Looks like buttercups to me.


----------



## bee (May 12, 2002)

can't see the leaf very well but disect one of the flowers and see if there are only 5 divided petals..you may have creeping cinquefoil.

Buttercups(ranunculus) bloom in the spring.


----------



## motdaugrnds (Jul 3, 2002)

Bee is correct about Buttercups blooming in the spring. I have not seen any of ours in bloom since late summer.
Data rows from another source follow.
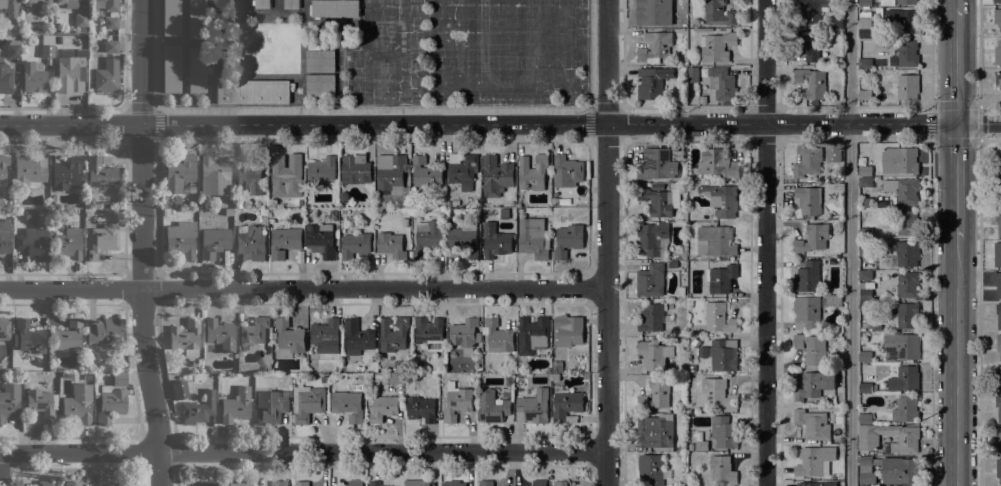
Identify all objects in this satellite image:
building: (996, 1)
building: (906, 2)
building: (37, 3)
building: (68, 3)
building: (865, 3)
road: (957, 3)
building: (261, 4)
building: (291, 4)
building: (9, 7)
building: (334, 8)
building: (811, 9)
building: (652, 11)
building: (112, 13)
building: (719, 13)
building: (878, 13)
building: (170, 17)
building: (195, 17)
building: (997, 17)
building: (81, 19)
building: (903, 21)
building: (835, 23)
building: (866, 26)
building: (58, 39)
building: (808, 45)
building: (110, 46)
building: (715, 46)
building: (654, 47)
building: (13, 48)
building: (47, 50)
building: (907, 53)
road: (931, 53)
road: (978, 53)
building: (997, 54)
building: (319, 60)
building: (864, 63)
road: (957, 63)
building: (170, 68)
building: (195, 69)
building: (682, 69)
building: (70, 71)
building: (106, 74)
building: (693, 74)
building: (33, 76)
building: (5, 78)
building: (998, 78)
building: (812, 82)
building: (652, 83)
building: (721, 84)
building: (320, 85)
building: (907, 87)
building: (252, 91)
building: (864, 95)
building: (702, 99)
road: (931, 106)
road: (371, 109)
traffic signals: (957, 122)
road: (500, 123)
road: (157, 124)
road: (589, 124)
building: (899, 160)
building: (808, 161)
building: (656, 164)
building: (717, 164)
building: (998, 165)
building: (321, 169)
building: (354, 169)
building: (30, 170)
building: (463, 171)
building: (566, 171)
building: (865, 171)
building: (2, 172)
building: (532, 172)
building: (66, 173)
building: (101, 173)
building: (179, 173)
building: (425, 173)
building: (284, 174)
building: (214, 176)
building: (495, 176)
building: (249, 179)
road: (957, 180)
building: (391, 181)
building: (865, 182)
building: (902, 190)
building: (998, 191)
building: (177, 199)
building: (809, 200)
building: (297, 201)
building: (659, 201)
building: (723, 202)
building: (867, 202)
building: (7, 203)
building: (237, 205)
building: (344, 205)
building: (93, 210)
building: (265, 211)
building: (343, 211)
building: (80, 212)
building: (165, 212)
building: (31, 215)
building: (998, 221)
building: (907, 223)
building: (865, 233)
building: (4, 235)
building: (426, 237)
building: (533, 237)
building: (652, 238)
building: (813, 238)
building: (180, 239)
building: (320, 240)
building: (463, 240)
building: (568, 240)
building: (102, 241)
building: (495, 241)
building: (715, 241)
building: (213, 242)
building: (284, 242)
road: (765, 242)
road: (141, 243)
building: (250, 243)
road: (606, 243)
road: (848, 243)
building: (32, 244)
building: (67, 244)
building: (355, 245)
building: (391, 245)
building: (865, 248)
building: (907, 253)
building: (675, 254)
building: (997, 254)
building: (684, 256)
building: (672, 264)
building: (865, 275)
building: (807, 277)
building: (721, 278)
building: (650, 280)
building: (907, 284)
building: (998, 284)
road: (303, 288)
building: (867, 291)
building: (833, 300)
building: (864, 306)
building: (807, 312)
road: (931, 312)
road: (979, 313)
building: (998, 314)
building: (907, 315)
building: (653, 318)
building: (719, 318)
building: (4, 328)
building: (104, 331)
building: (325, 331)
building: (567, 331)
building: (254, 332)
building: (220, 333)
building: (430, 333)
building: (393, 334)
building: (532, 334)
building: (67, 335)
building: (465, 335)
building: (29, 336)
building: (497, 336)
building: (185, 337)
building: (357, 337)
building: (288, 339)
building: (695, 343)
building: (998, 343)
building: (903, 344)
building: (812, 348)
building: (89, 354)
building: (654, 354)
building: (724, 355)
building: (890, 355)
building: (865, 357)
road: (957, 362)
building: (557, 365)
building: (359, 369)
building: (513, 369)
building: (998, 376)
building: (556, 377)
building: (691, 377)
building: (119, 378)
building: (904, 378)
building: (395, 379)
building: (519, 379)
building: (814, 384)
building: (866, 387)
building: (179, 390)
building: (656, 394)
building: (714, 394)
building: (9, 401)
building: (111, 402)
building: (307, 402)
building: (456, 402)
building: (42, 404)
building: (236, 405)
building: (348, 405)
building: (566, 405)
building: (77, 406)
building: (532, 406)
building: (270, 407)
building: (383, 407)
building: (491, 407)
building: (998, 407)
building: (198, 408)
building: (421, 409)
building: (905, 409)
building: (865, 419)
building: (812, 424)
building: (656, 430)
building: (723, 432)
building: (997, 439)
building: (701, 445)
building: (903, 445)
building: (682, 447)
building: (691, 448)
road: (302, 452)
building: (817, 460)
road: (1, 469)
building: (652, 469)
building: (722, 469)
building: (998, 469)
building: (866, 470)
building: (900, 470)
building: (832, 476)
building: (45, 483)
building: (58, 483)
building: (72, 483)
building: (125, 483)
building: (205, 483)
building: (241, 483)
building: (280, 483)
building: (302, 483)
building: (355, 483)
building: (375, 483)
building: (416, 483)
building: (453, 483)
building: (486, 483)
building: (539, 483)
building: (560, 483)
building: (816, 484)

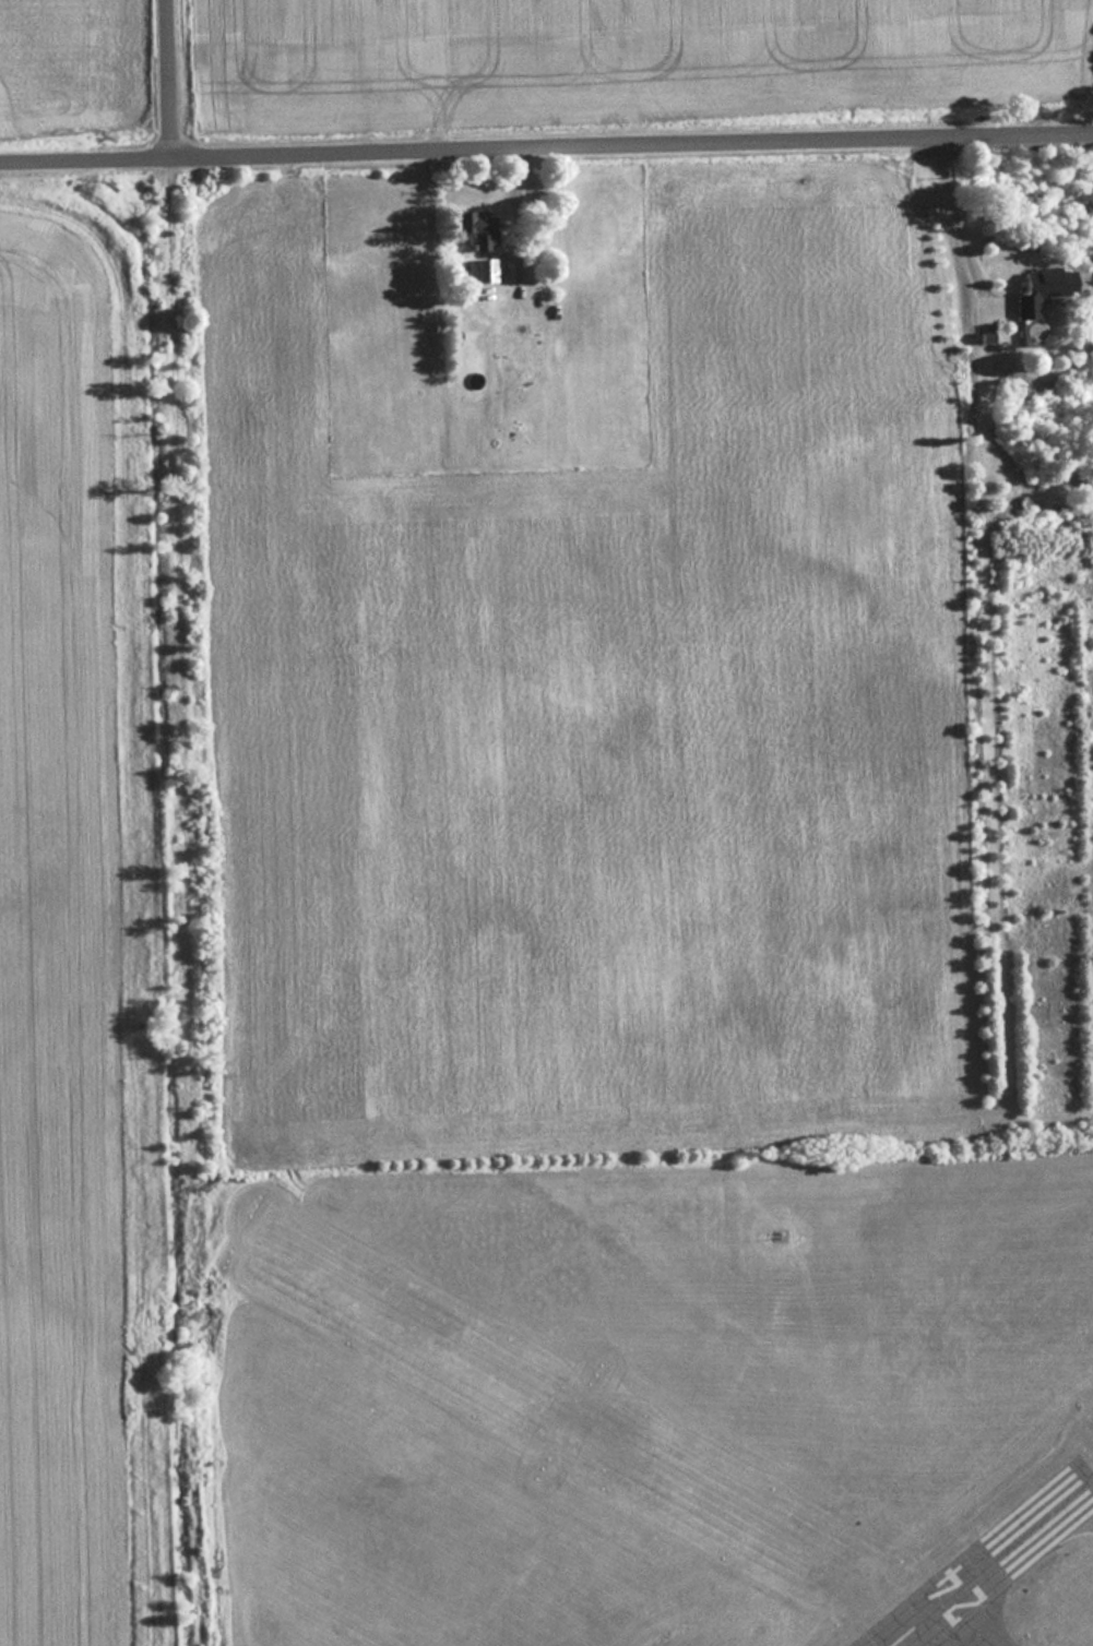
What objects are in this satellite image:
road: (166, 77)
road: (546, 147)
road: (168, 202)
road: (963, 223)
building: (470, 227)
building: (482, 269)
building: (1035, 287)
airport taxiway: (1085, 1489)
airport runway: (985, 1558)

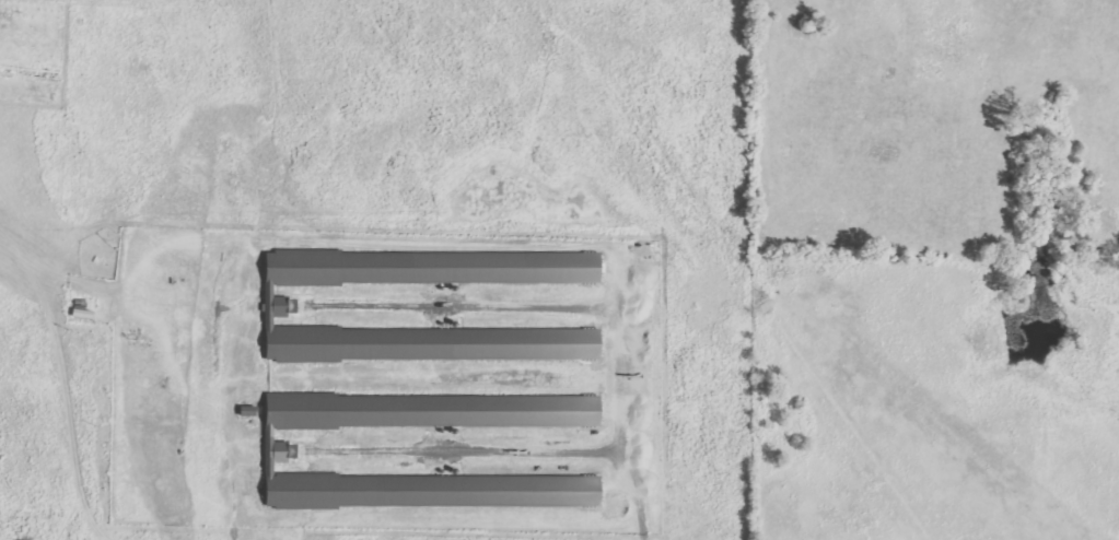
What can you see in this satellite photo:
building: (283, 310)
building: (279, 448)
I could not see the petals on your flowers enough to tell if they are divided or not to identify it as the creeping cinquefoil and the leaves look different too.


----------



## partndn (Jun 18, 2009)

Ok, did more googling. Not the cinquefoil apparently. But thank you for suggesting.
I'm trying one more time here to try to get you better view of the petals. Unfortunately, I don't have these with me now. I put them in a church arrangement for today.


----------



## motdaugrnds (Jul 3, 2002)

I still cannot find it on the net; but your arrangement is beautiful!


----------



## partndn (Jun 18, 2009)

Awww... thank you.
Most times the "free" part is what makes it turn out just right. :grin:


----------



## Danaus29 (Sep 12, 2005)

From what little I can see of the leaves I would suggest a coreopsis of some type.


----------



## mammabooh (Sep 1, 2004)

It sure looks like Jerusalem Artichoke, but those are usually much bigger.


----------



## Vickie44 (Jul 27, 2010)

I was also going to say coreopsis ~ Vickie


----------



## charliesbugs (Feb 25, 2007)

google maximillian sunflower....We have them and they are blooming now.


----------



## Ravenlost (Jul 20, 2004)

Vickie44 said:


> I was also going to say coreopsis ~ Vickie


Me too...otherwise known as tickweed.


----------